Oleh Catherine Putz
Secara teknis, kebebasan beragama diabadikan dalam konstitusi Tajikistan. Namun dalam kenyataannya, praktek-beragama setidaknya bagi kaum Muslim di negara dengan mayoritas kaum Muslim itu dikontrol ketat oleh negara. Dalam beberapa bulan terakhir, Tajikistan telah mengeraskan cengkeramannya atas praktek-praktek beragama Islam dimana Presiden Tajikistan berkomentar tentang cara berpakaian yang tepat, dan terdapat laporan yang memaksa dicukurnya jenggot, dan peraturan baru tentang siapa saja yang boleh naik haji.

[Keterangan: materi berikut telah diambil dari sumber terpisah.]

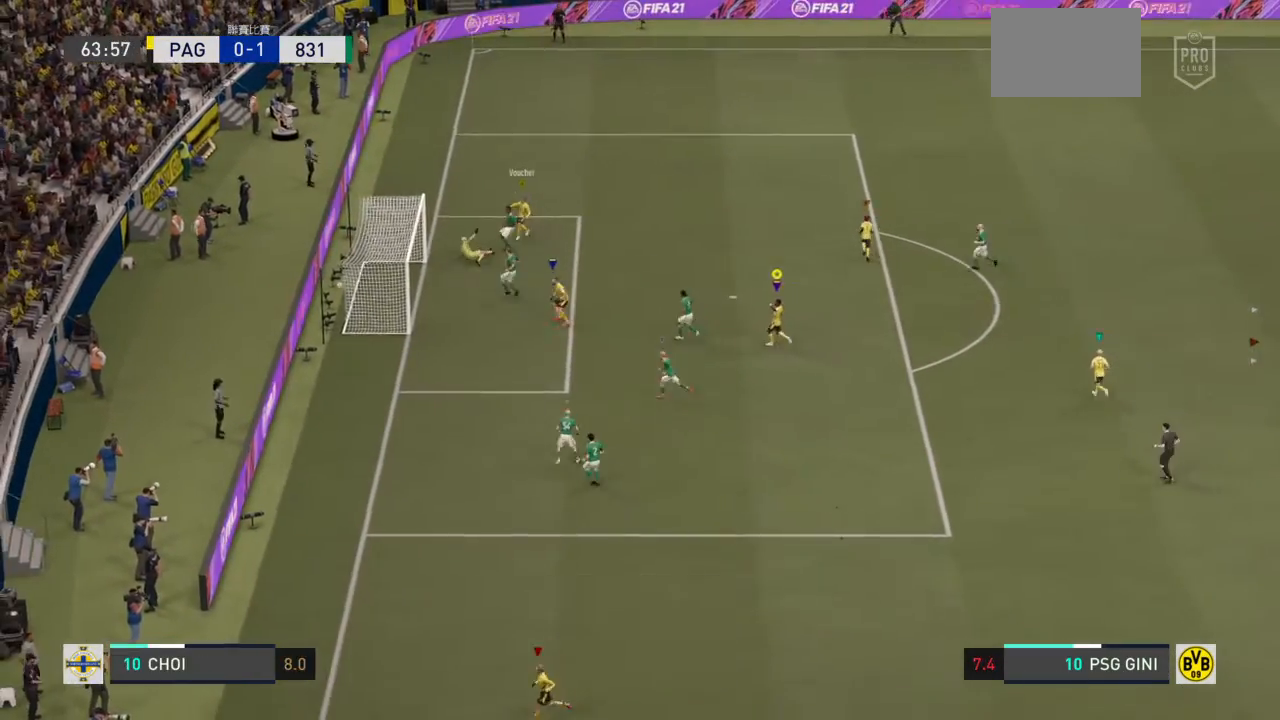
{"buttons": [], "left_stick": "center", "right_stick": "center", "events": []}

Hingga pemilihan anggota parlemen bulan lalu, Tajikistan adalah satu-satunya negara di Asia Tengah di mana Islam politik memiliki perwakilan. Partai Kebangkitan Islam Tajikistan (IRPT) secara luas disebut-sebut sebagai satu-satunya partai agama yang terdaftar secara hukum di wilayah tersebut. Sementara memang benar, bahwa dalam pemilu di bulan Maret (yang dilakukan dengan kecurangan) IRPT mengalami kekalahan, dan untuk pertama kalinya sejak disahkan menyusul terjadinya perang saudara partai itu akan keluar sepenuhnya dari pemerintah. Yang lebih menambah keburukan, lembaga-lembaga agama resmi di negara itu telah meminta pemerintah agar melarang IRPT, dan sebagian orang bahkan menyarankan agar mencapnya sebagai organisasi teroris.
Kuatnya cengkeraman dari negara terhadap Islam melampaui bidang politik. Komite Negara Urusan Agama (CRA) bertanggung jawab untuk mengawasi dan menerapkan UU yang berkaitan dengan agama-termasuk pendaftaran kelompok-kelompok agama, peraturan untuk mengimpor materi-materi agama, dan pengawasan terhadap masjid dan gereja. Dewan Ulama memberikan panduan kepada komunitas Muslim Tajik dan sementara masih independen, untuk menampilkan versi Islam yang disetujui negara.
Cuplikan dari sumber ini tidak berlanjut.